**DATA SUPPLIED:**
[Start of Attachment]

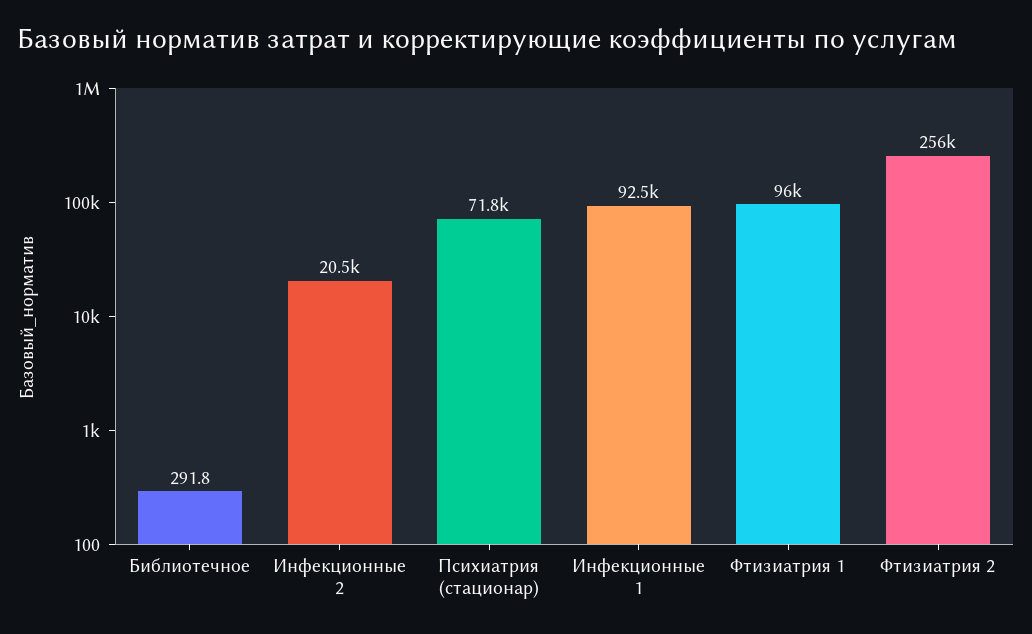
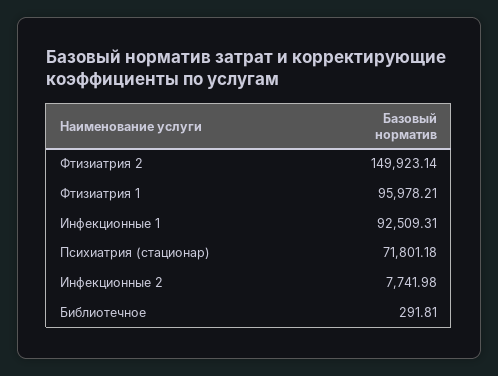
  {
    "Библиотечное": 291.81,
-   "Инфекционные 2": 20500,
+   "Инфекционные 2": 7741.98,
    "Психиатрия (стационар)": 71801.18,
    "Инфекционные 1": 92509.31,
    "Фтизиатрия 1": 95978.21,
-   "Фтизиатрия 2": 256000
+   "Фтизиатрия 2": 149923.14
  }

[End of Attachment]

**EXERCISE DETAILS:**
Reply with one number, the count of lines in the entries that hold the string "Фтизиатрия".

**TASK RESPONSE:**
3